━━━━━ Provided entries

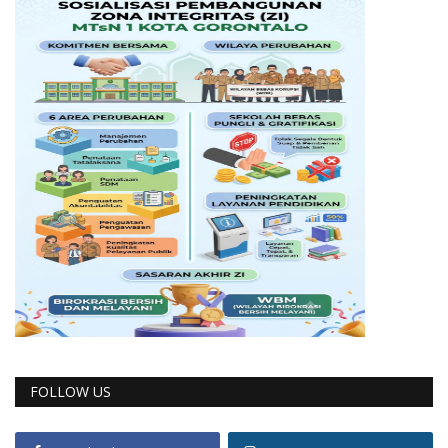
FOLLOW US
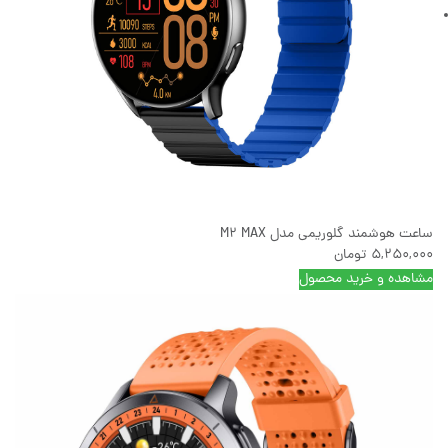
ساعت هوشمند گلوریمی مدل M2 MAX
5,250,000
تومان
مشاهده و خرید محصول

━━━━━━━━━━

Rewrite the material with "FOLLOW US" changed to "STAY CONNECTED" and nothing else altered, leaving out the pictures.

* _Exercise answer_:
STAY CONNECTED
ساعت هوشمند گلوریمی مدل M2 MAX
5,250,000
تومان
مشاهده و خرید محصول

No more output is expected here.